To its credit, Shuri #1 by Nnedi Okorafor, Leonardo Romero, Jordie Bellaire, and Joe Sabino, does bring the title character closer to who she is in the films. Visually, she slowly changes her look to resemble her film counterpart, and over the course of the issue, shows her technological prowess. But beyond that, the story is more about how Shuri wants to figure out who she is beyond the titles bestowed upon her at birth. Nowhere is this more apparent than in a flashback where she saved her brother from a snake while he was training and complimented more for saving future royalty.
All of this comes as Wakanda deals with the fallout of her brother and Manifold going to space (Black Panther readers know how that turns out, which is to say, not well). While the council has been worrying about the nation's public image and wondering if the two men will ever return, Shuri's been keeping herself busy, making new tech and just flying around Wakanda. But the mental prodding from her ancestors and physical prodding from the council is forcing her to confront the grim truth she's been trying to ignore.

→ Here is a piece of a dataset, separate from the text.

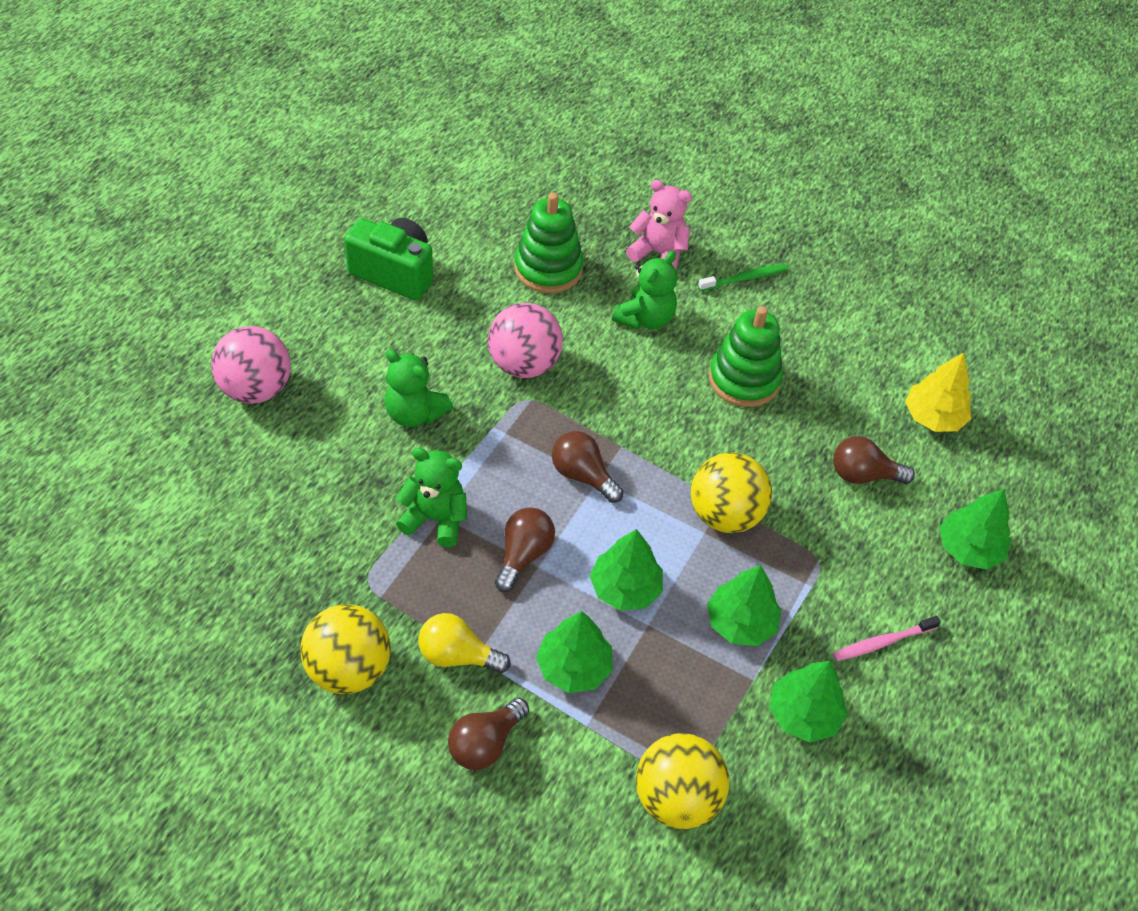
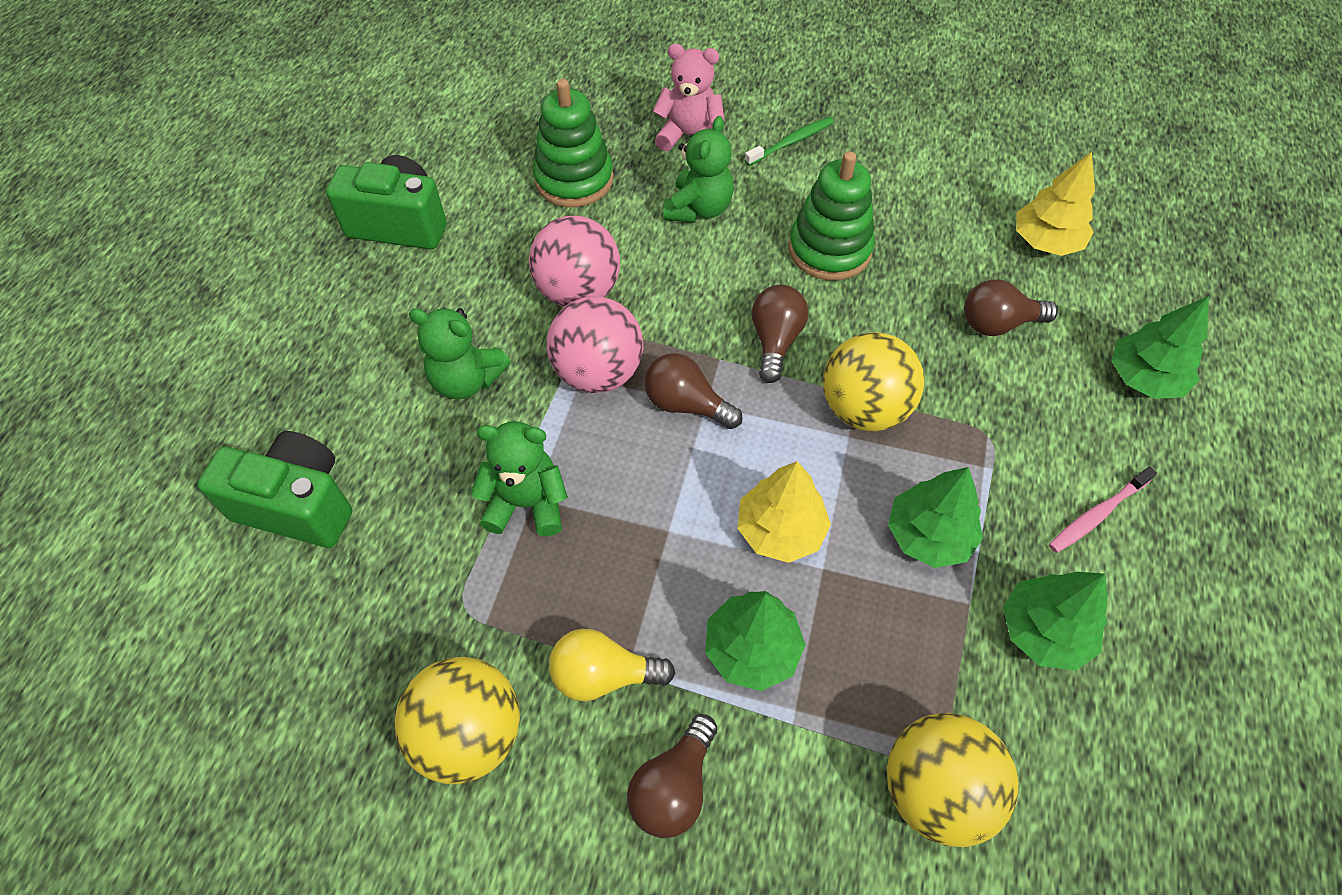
camera: 10 degrees left, 5 degrees up
pink ball [211,326,291,404] -> pink ball moved to [547,296,643,393]
brown light bulb [495,507,555,592] -> brown light bulb moved to [752,285,808,383]
green tree [590,529,663,611] -> yellow tree [737,461,831,563]
none -> green camera [197,431,352,548]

Like anyone who's grown up with an older sibling who suddenly leaves their life, there's a true sense of loneliness throughout the issue, reminding you that in both the comics and the films (thanks to Avengers: Infinity War), Shuri is very much alone. Here, her mother Ramonda is present physically, but not so much emotionally. In fact, the only one she can really confide in is a hacker she texts with, who doesn't think of her as royalty, which really shows how isolated she feels from everything going on.
Shuri is asked to take the Panther mantle again in the final pages of an issue that concludes with the uncertainty of whether she accepts the offer or not -- and that may be for the best. Shuri needs to figure out who she is at her own pace, and judging by the solicits for the next few issues, it's going to be quite a journey of self discovery.